- Sakkottai Location in Tamil Nadu, India Sakkottai Sakkottai (India)
- Coordinates: 10°56′N 79°24′E﻿ / ﻿10.93°N 79.4°E
- Country: India
- State: Tamil Nadu
- District: Thanjavur
- Taluk: Kumbakonam

Population (2001)
- • Total: 2,889

Languages
- • Official: Tamil
- Time zone: UTC+5:30 (IST)
- PIN: 612401
- Telephone code: 0435

= Sakkottai, Thanjavur district =

Sakkottai is a neighbourhood of Kumbakonam Municipal Corporation of Thanjavur district, Tamil Nadu, India. The neighbourhood is famous for the Amirthakadeswarar Temple. Popular Indian historian S. Krishnaswami Aiyangar and Manimekalai Sukumar Mudaliyar hailed from Sakkottai. In older days it was known as "Savvukottai".

== Demographics ==

According to the 2001 census, Sakkottai had a population of 2,889, of whom 1,437 were males and 1,452 females, 301 of whom were under six years of age.

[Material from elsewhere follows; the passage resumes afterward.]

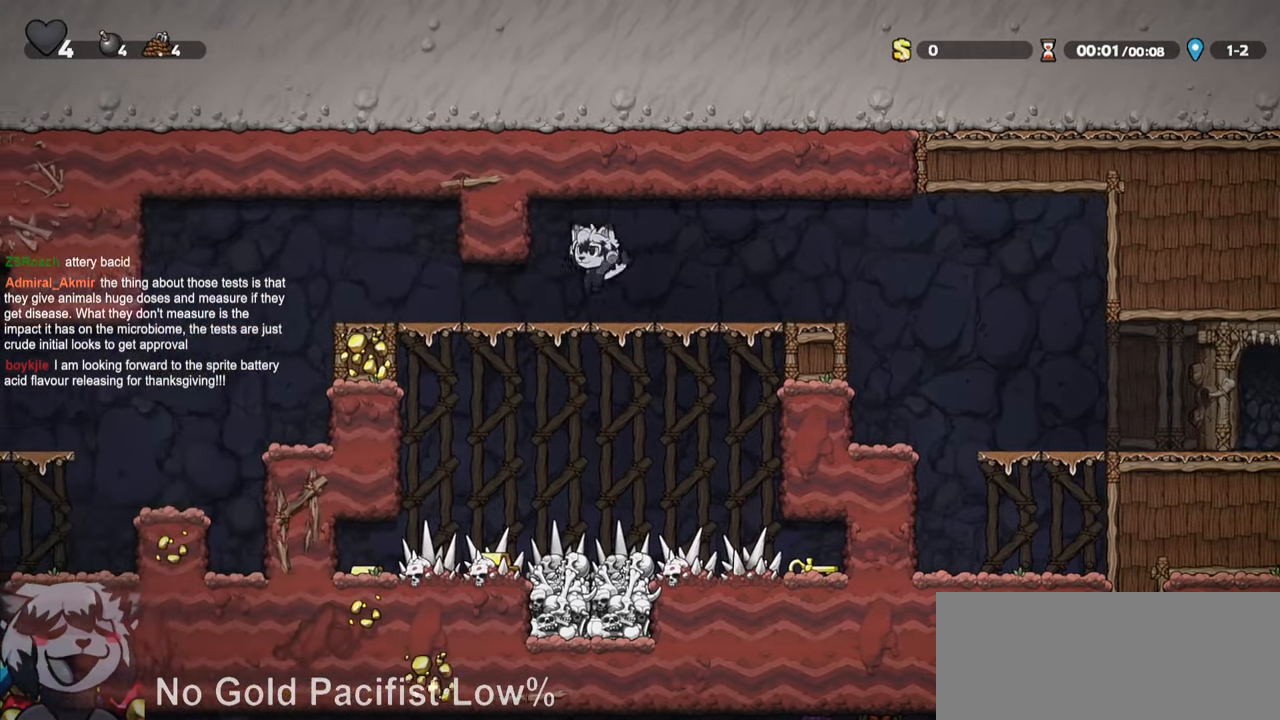
{"keys": ["a", "ptt", "run"], "events": [[216, "jump", "down"], [300, "jump", "up"], [300, "whip", "down"], [350, "whip", "up"]]}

Sakkottai had a sex ratio of 1,010. Sakkottai had a literacy rate of 70.22. The male literacy rate was 79.37 while the female literacy rate was 64.66. The village had a scheduled caste population of 790 and a scheduled tribe population of 4.

== Prominent personalities ==

- Sakkottai Krishnaswami Aiyangar: Indian historian and Dravidologist.